He came aboard with his officers at midnight, and accosted me politely, saying he had received orders to treat me with distinction. I thanked him cordially, and introduced my wife to him, whom he greeted respectfully, saying he was delighted to have such a charming passenger, who would doubtless give us a fortunate voyage. He was too polite to be astonished that the minister had made no mention of the count's wife in his letter.
"We got to the frigate in less than an hour; she was three leagues from land, and as soon as we got on board the captain ordered the men to set sail.
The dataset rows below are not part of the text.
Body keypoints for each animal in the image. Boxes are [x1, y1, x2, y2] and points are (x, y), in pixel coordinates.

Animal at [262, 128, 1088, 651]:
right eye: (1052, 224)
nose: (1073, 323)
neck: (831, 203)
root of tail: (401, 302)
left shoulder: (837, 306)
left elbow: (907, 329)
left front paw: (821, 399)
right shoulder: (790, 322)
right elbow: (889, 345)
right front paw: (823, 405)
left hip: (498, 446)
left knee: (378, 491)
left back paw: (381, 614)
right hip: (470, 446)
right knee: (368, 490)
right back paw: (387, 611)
He took us to a room which was extremely comfortable, considering it was only a cabin, and after doing the honours left us to ourselves.
"When we were alone we thanked Heaven that everything had gone off so well, and far from going to sleep we spent the night in discussing the bold step we had taken, or rather, only just begun to take; however, we hoped it would have as fortunate an ending as beginning. When the day dawned our hearts were gladdened because Lisbon was no longer in sight, and as we were in need of rest I laid down on a seat, while the count got into a hammock, neither of us troubling to undress.
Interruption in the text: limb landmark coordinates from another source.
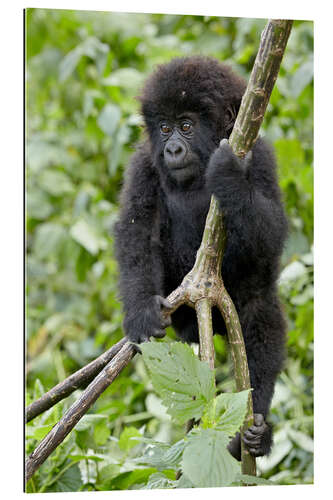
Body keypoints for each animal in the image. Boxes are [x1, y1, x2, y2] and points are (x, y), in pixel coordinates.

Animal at [113, 55, 286, 460]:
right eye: (164, 128)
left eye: (187, 126)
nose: (173, 150)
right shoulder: (143, 163)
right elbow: (136, 231)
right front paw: (141, 311)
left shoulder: (262, 156)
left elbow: (272, 235)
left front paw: (229, 175)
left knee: (261, 313)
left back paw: (254, 432)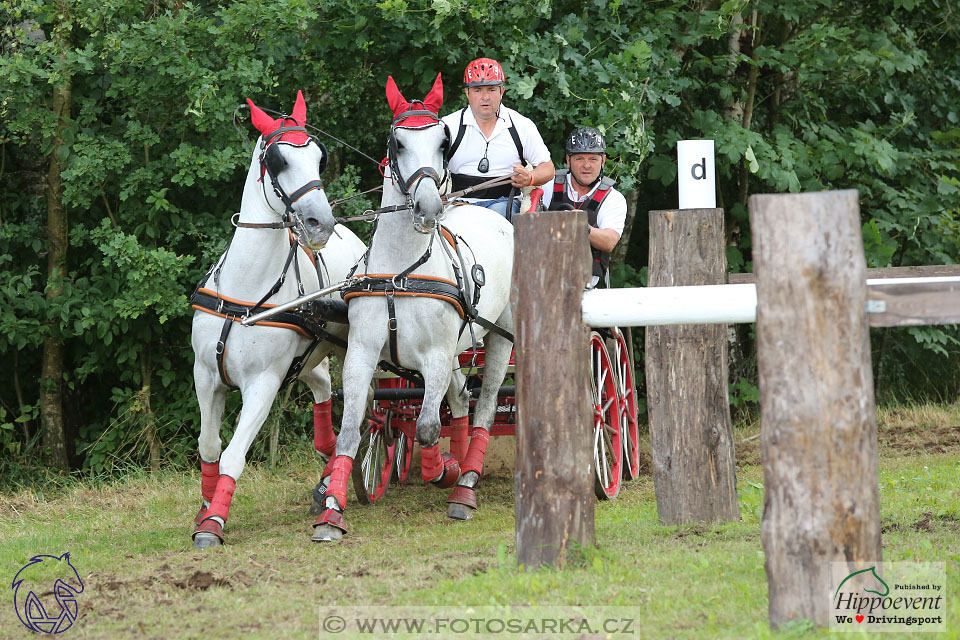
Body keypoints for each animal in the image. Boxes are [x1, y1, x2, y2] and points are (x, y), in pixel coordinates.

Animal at [189, 90, 366, 552]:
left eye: (320, 158)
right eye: (279, 160)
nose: (322, 223)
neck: (246, 295)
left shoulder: (263, 384)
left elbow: (233, 454)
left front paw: (214, 520)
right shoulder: (205, 376)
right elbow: (209, 446)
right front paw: (204, 505)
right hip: (310, 355)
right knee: (322, 391)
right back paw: (325, 475)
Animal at [312, 72, 512, 544]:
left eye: (442, 142)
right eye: (398, 142)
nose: (428, 208)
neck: (402, 271)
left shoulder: (436, 356)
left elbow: (426, 428)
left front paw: (445, 471)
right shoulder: (362, 355)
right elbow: (351, 430)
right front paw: (332, 512)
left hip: (500, 335)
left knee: (485, 406)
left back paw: (466, 484)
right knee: (460, 399)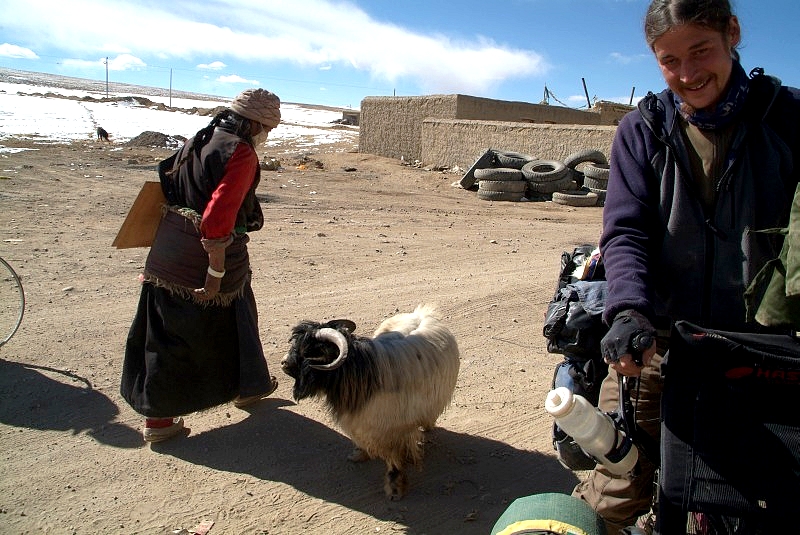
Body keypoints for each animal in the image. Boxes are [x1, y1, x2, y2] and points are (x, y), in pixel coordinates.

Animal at [282, 306, 460, 502]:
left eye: (308, 350)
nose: (284, 363)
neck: (359, 373)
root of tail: (422, 313)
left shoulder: (392, 431)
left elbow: (393, 459)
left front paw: (394, 488)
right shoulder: (360, 424)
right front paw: (359, 454)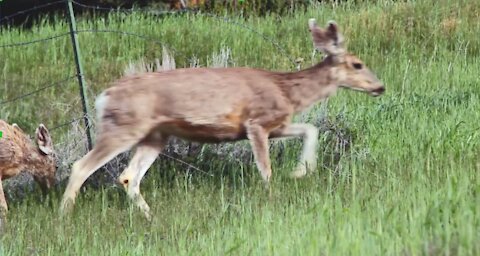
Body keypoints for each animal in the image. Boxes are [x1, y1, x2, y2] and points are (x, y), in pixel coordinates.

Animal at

"We were just falling asleep, when we began to feel the approach of sea-sickness, and for three days we knew no peace.
"On the fourth day, scarcely being able to stand upright for weakness, we began to be hungry, and had to exercise a careful moderation, so as not to become seriously ill. Happily for us the captain had a store of good food, and our meals were delicate and well-served.
"My lover, whose sickness has been more severe than mine, used this as a pretext for not leaving his room. The captain only came to see us once; this must have been out of extreme politeness, for in Portugal one may be jealous and yet not ridiculous. As for me, I stood upon the bridge nearly all day; the fresh air did me good, and I amused myself by scanning the horizon with my telescope.
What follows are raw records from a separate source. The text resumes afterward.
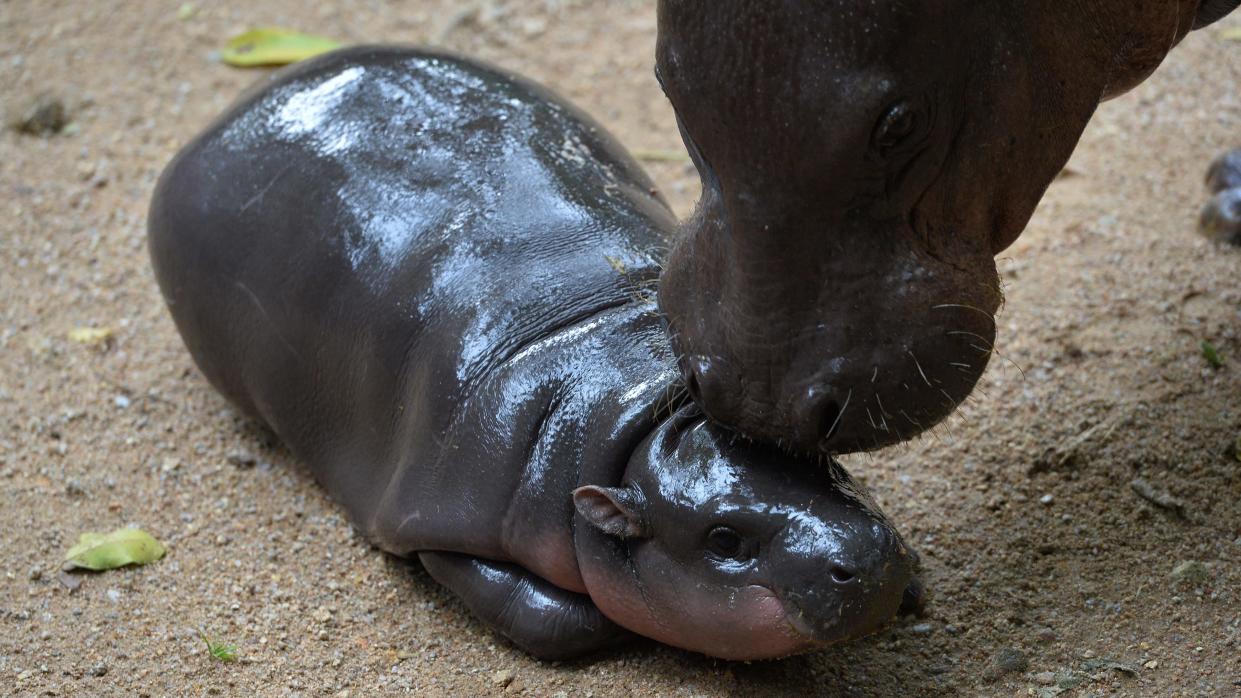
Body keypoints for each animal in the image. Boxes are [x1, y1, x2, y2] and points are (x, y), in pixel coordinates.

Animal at [147, 47, 923, 655]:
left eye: (821, 463)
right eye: (724, 539)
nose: (863, 557)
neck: (634, 409)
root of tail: (232, 113)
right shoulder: (439, 520)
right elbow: (549, 616)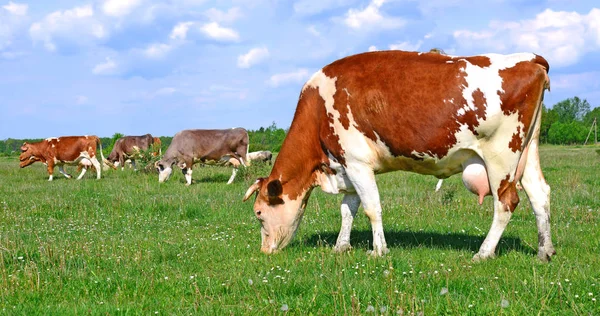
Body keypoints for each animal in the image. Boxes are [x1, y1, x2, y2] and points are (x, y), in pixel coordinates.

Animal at [243, 50, 552, 262]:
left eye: (259, 213)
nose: (265, 250)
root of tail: (529, 59)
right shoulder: (347, 165)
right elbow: (348, 209)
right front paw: (341, 246)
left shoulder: (356, 162)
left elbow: (371, 208)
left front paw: (378, 250)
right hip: (527, 153)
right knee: (540, 194)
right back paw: (544, 251)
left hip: (501, 156)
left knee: (506, 203)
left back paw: (484, 253)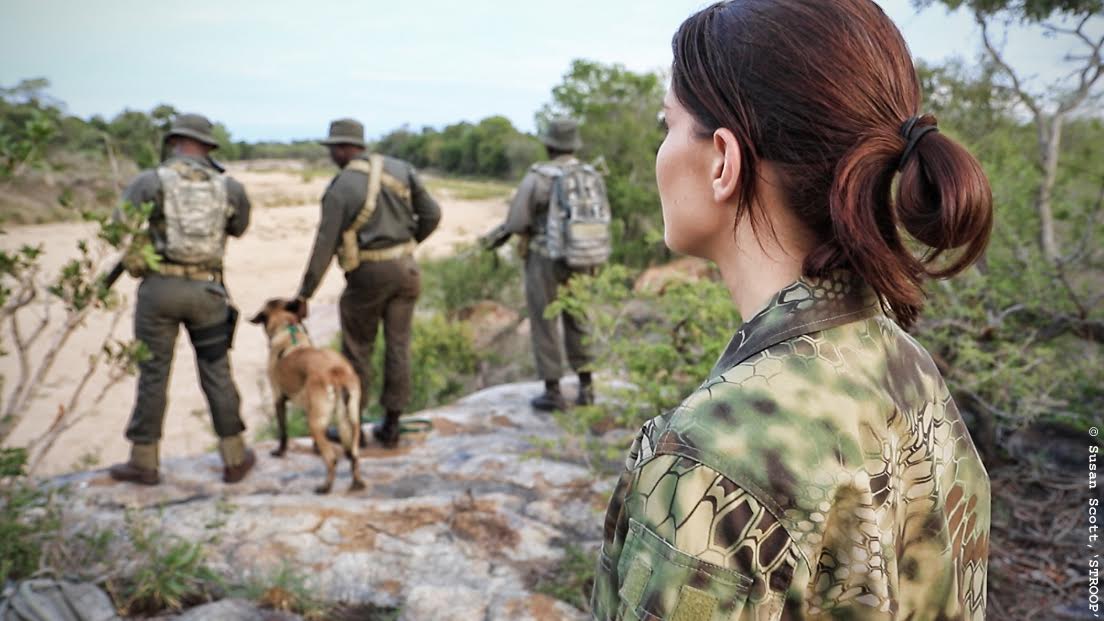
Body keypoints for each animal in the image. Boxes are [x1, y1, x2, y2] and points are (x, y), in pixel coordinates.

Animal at [248, 298, 364, 490]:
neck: (287, 329)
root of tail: (336, 371)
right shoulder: (309, 407)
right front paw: (316, 449)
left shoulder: (278, 398)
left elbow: (283, 432)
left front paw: (280, 452)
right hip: (351, 418)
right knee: (354, 454)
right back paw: (357, 482)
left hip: (315, 423)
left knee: (332, 459)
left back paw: (325, 487)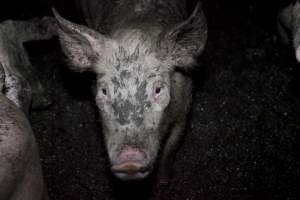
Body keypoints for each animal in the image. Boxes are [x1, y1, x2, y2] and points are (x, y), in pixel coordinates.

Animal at [54, 0, 207, 181]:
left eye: (158, 89)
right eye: (104, 91)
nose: (130, 161)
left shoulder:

"The seventh day of the voyage my heart trembled as with a presentiment of misfortune, when the sailors said that a vessel which could be seen in the distance was a corvette which was due to sail a day after us, but being a swift sailor would probably reach England two or three days before us.
"Though the voyage from Lisbon to England is a long one we had a fair wind all the way, and in fourteen days we dropped anchor at day-break in the port of Plymouth.
"The officer sent ashore by the captain to ask leave to disembark passengers came on board in the evening with several letters. One the captain read with peculiar attention, and then called me to one side and said,
"'This letter comes from Count Oeiras, and enjoins me, on my life, not to let any Portuguese young lady land, unless she be known to me. I am to take her back to Lisbon after having executed my various commissions. There is neither wife nor maid on my frigate, except the countess your wife. If you can prove that she is really your wife she may land with you; otherwise, you see, I cannot disobey the minister's orders.'
"'She is my wife,' I said, coolly; 'but as I could not foresee this accident I have no papers to prove the fact.'
"'I am sorry to hear it, as in that case she must go back to Lisbon. You may be sure I will treat her with all possible respect.'
"'But a wife may not be parted from her husband.'
"'Quite so, but I cannot disobey orders. If you like you can return to Lisbon in the corvette; you will be there before us.'
"'Why cannot I return in this frigate?
"'Because I have distinct orders to put you on land. And now I come to think of it, how was it that there was not a word about your wife in the letter you gave me when we started? If the lady is not the person meant by the minister, you may be sure she will be sent back to join you in London.'
"'You will allow me to go and speak to her?
"'Certainly, but in my presence.'
"My heart was broken; nevertheless, I had to put a good face on the losing game I was playing.